ACC Issues Decision-Making Guide for Periprocedural Management of Anticoagulation in Nonvalvular Atrial Fibrillation — Physician’s First Watch
ACC Issues Decision-Making Guide for Periprocedural Management of Anticoagulation in Nonvalvular Atrial Fibrillation
By Amy Orciari Herman
The American College of Cardiology has published an expert consensus decision pathway to help guide clinicians in managing periprocedural anticoagulation in patients with nonvalvular atrial fibrillation who are on long-term treatment with oral anticoagulants.

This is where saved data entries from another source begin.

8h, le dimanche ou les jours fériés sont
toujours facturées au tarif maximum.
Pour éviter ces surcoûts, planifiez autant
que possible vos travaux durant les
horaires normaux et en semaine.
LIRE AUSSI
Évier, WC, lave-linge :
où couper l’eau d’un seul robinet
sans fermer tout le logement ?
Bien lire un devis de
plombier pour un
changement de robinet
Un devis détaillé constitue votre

Among the key points, published in the Journal of the American College of Cardiology:
When deciding whether to interrupt anticoagulation, clinicians should take into account the type of oral anticoagulant (e.g., vitamin K antagonist vs. direct oral anticoagulant), the patient's bleeding risk, and the procedure's bleeding risk.
To assess the patient's bleeding risk, providers should use the HAS-BLED score (see link below) and also consider bleeding events within the past 3 months, platelet abnormalities, elevated INR measurements, and history of procedural bleeding.
Vitamin K antagonist therapy should not be interrupted in patients at low risk for bleeding.
When vitamin K antagonists must be interrupted, they should be stopped 3–4 days before the procedure for INR 1.5–1.9, 5 days before the procedure for INR 2.0–3.0, and at least 5 days before the procedure for INR greater than 3.0. Within 24 hours before the procedure, clinicians should recheck the INR.
For patients on direct oral anticoagulants who require anticoagulation interruption, the estimated creatinine clearance and procedural bleeding risk should be used to determine the number of doses to skip.